Annual ritual in Tauthali village, Nepal

Curd Splashing Festival (दही जात्रा) is an annual ritual performed by the local people (especially youth) of Tauthali village. It takes place the day after Bijaya Dashami. Locals who are involved in this jatra splatter curd (in south Asia, curd refers to a traditional home-made yogurt, dahi) on one another. Dahi Jaatraa begins with an offering of curd to the local goddess Tripura Sundari Mai, held in Tripura village body (त्रिपुरा गाउँपलिका) of Sindhupalchok District.

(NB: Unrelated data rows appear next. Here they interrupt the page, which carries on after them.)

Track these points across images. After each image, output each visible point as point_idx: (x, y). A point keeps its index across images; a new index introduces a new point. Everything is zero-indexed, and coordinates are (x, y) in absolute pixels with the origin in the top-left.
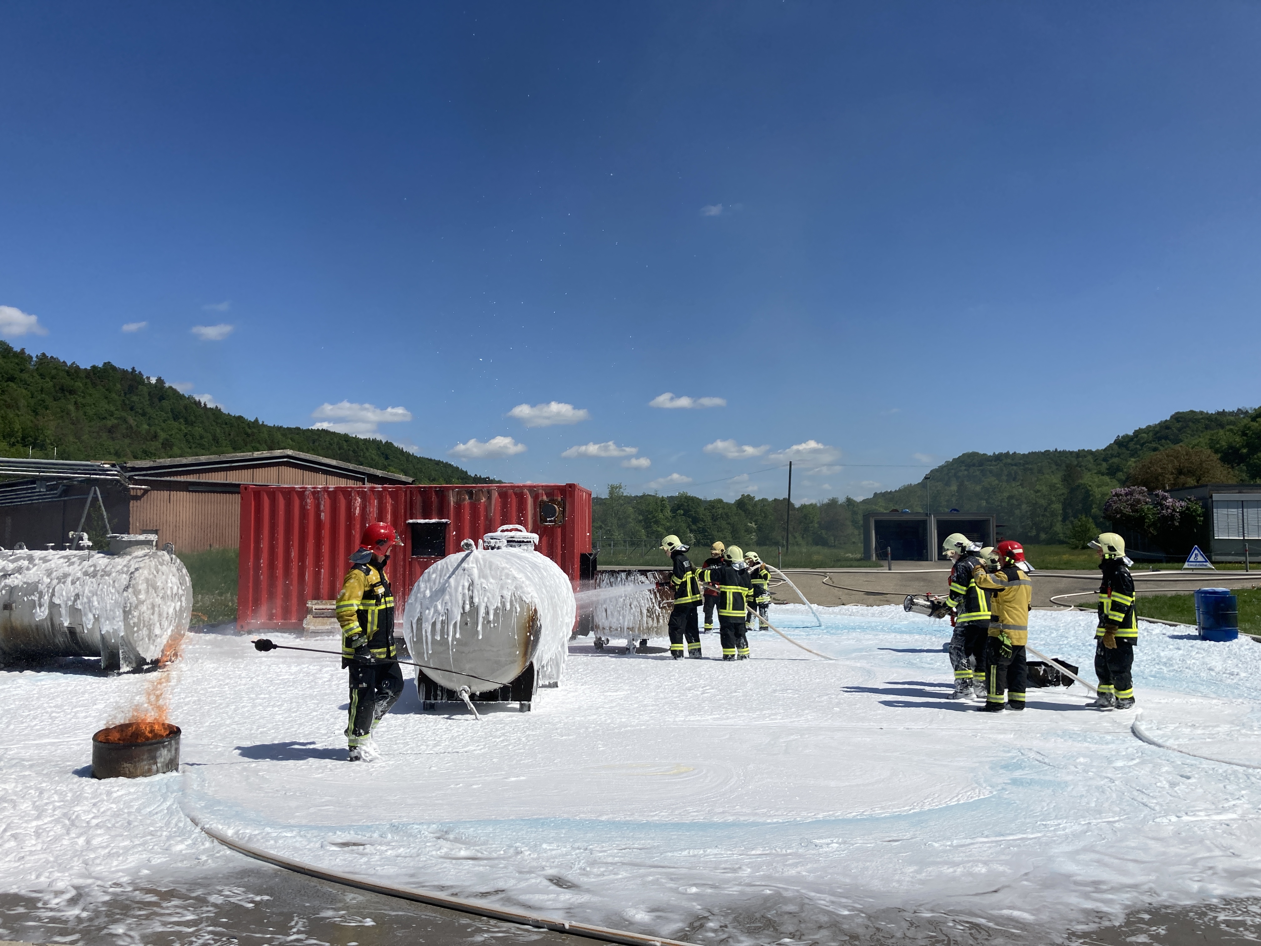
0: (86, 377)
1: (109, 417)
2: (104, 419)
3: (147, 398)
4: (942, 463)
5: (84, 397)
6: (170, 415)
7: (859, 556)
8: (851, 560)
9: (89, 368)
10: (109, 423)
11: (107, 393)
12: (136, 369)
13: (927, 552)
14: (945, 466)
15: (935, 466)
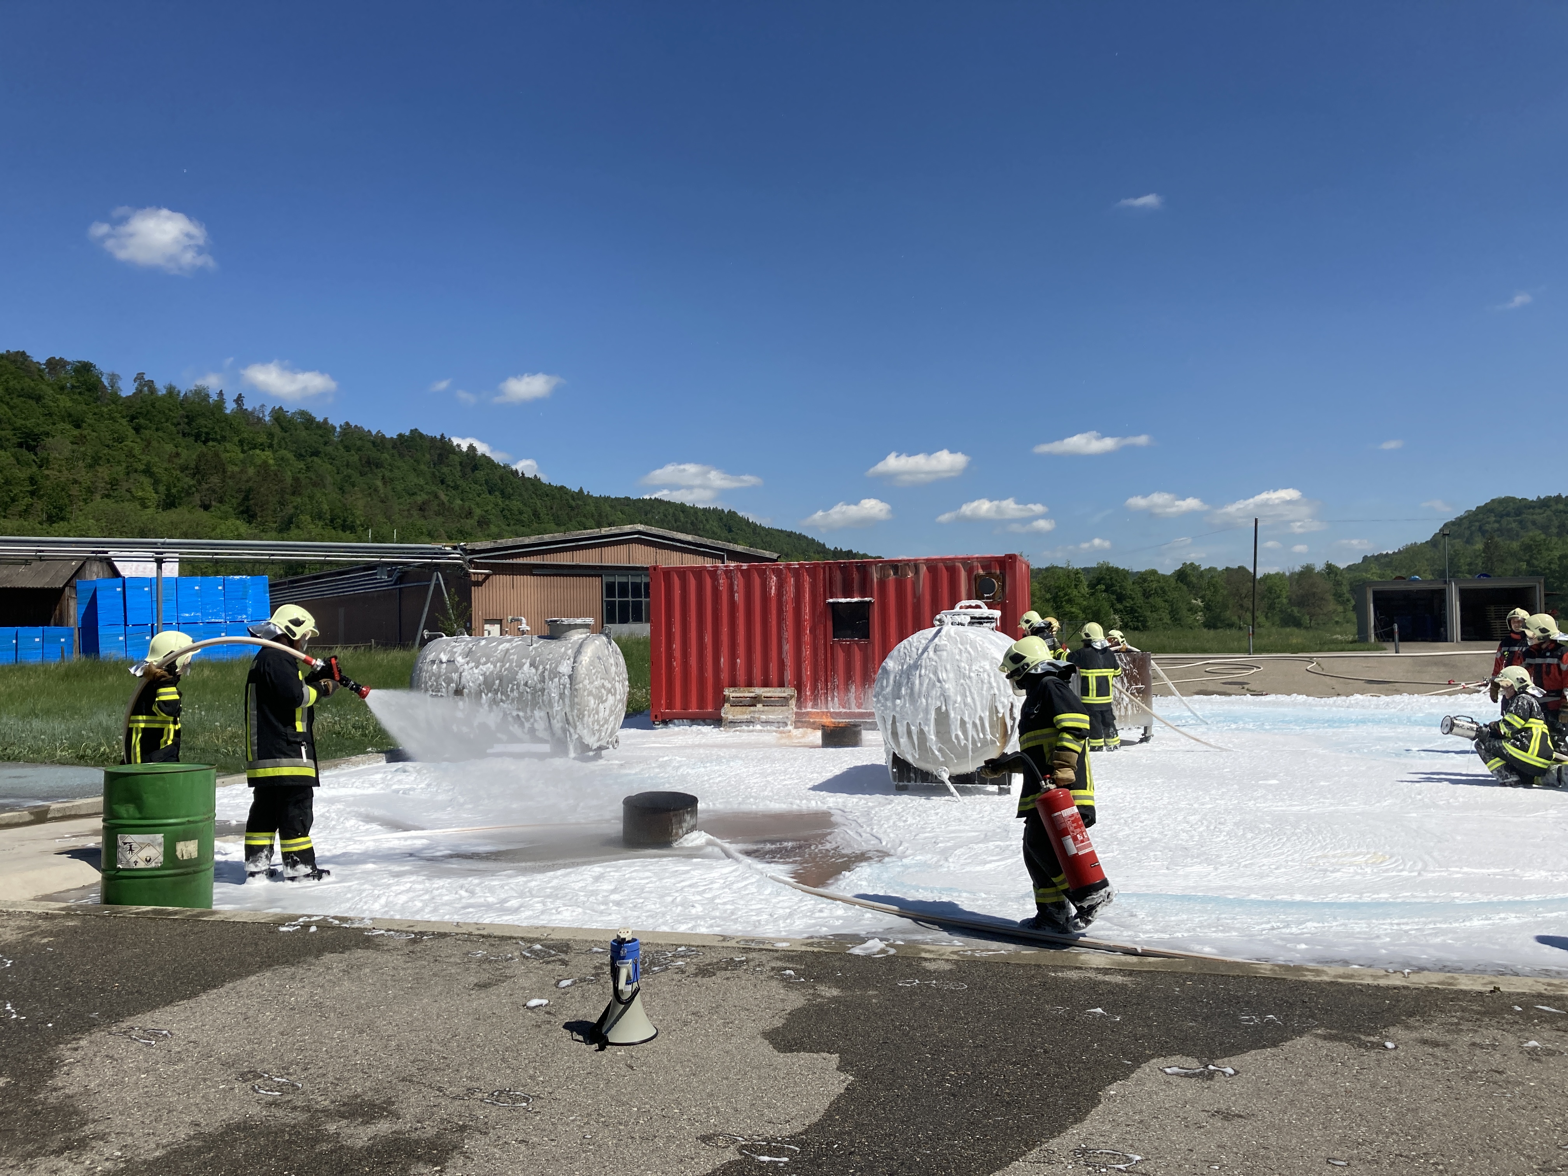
0: (393, 448)
1: (419, 493)
2: (413, 494)
3: (459, 468)
4: (1460, 513)
5: (391, 471)
6: (485, 488)
7: (1351, 638)
8: (1341, 642)
9: (395, 437)
10: (420, 498)
11: (415, 464)
12: (445, 435)
13: (1446, 630)
14: (1465, 518)
15: (1451, 518)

This tradition is celebrated only at Tauthali, in the temple of goddess Shree Tripura Sundari Maai. It is similar to the La Tomatina festival held in Spain, where participants throw tomatoes at other participants for fun. In this jatra participants use curds to throw at participants for both entertainment and traditional purposes. After the festival, participants' bodies and the goddess Shree Tripura Sundari Maai Temple is covered in curd, which makes devotees strenuous to walk and performed another rituals (Linggo Jaatraa) properly.

This tradition started in the 13th century during the rule of Malla dynasty. Before centuries, farmers who kept cattle in the village used to offer curd to goddess Tripura Sundari Maii, believing that she would bless them so that they would be able to produce more curd next year.

Before decades, the curd splashing in this place would bring a stream of curd flowing down the area during the ritual due to the sheer amount of curd that used to be splashed. But the amount of curd brought for the ritual has diminished over the years as the number of farmers rearing cattle has been reduced in this community. Locals and a few organizations are trying to preserve this tradition so that younger generations would get the chance to see this distinctive festival of Nepal (तौथली).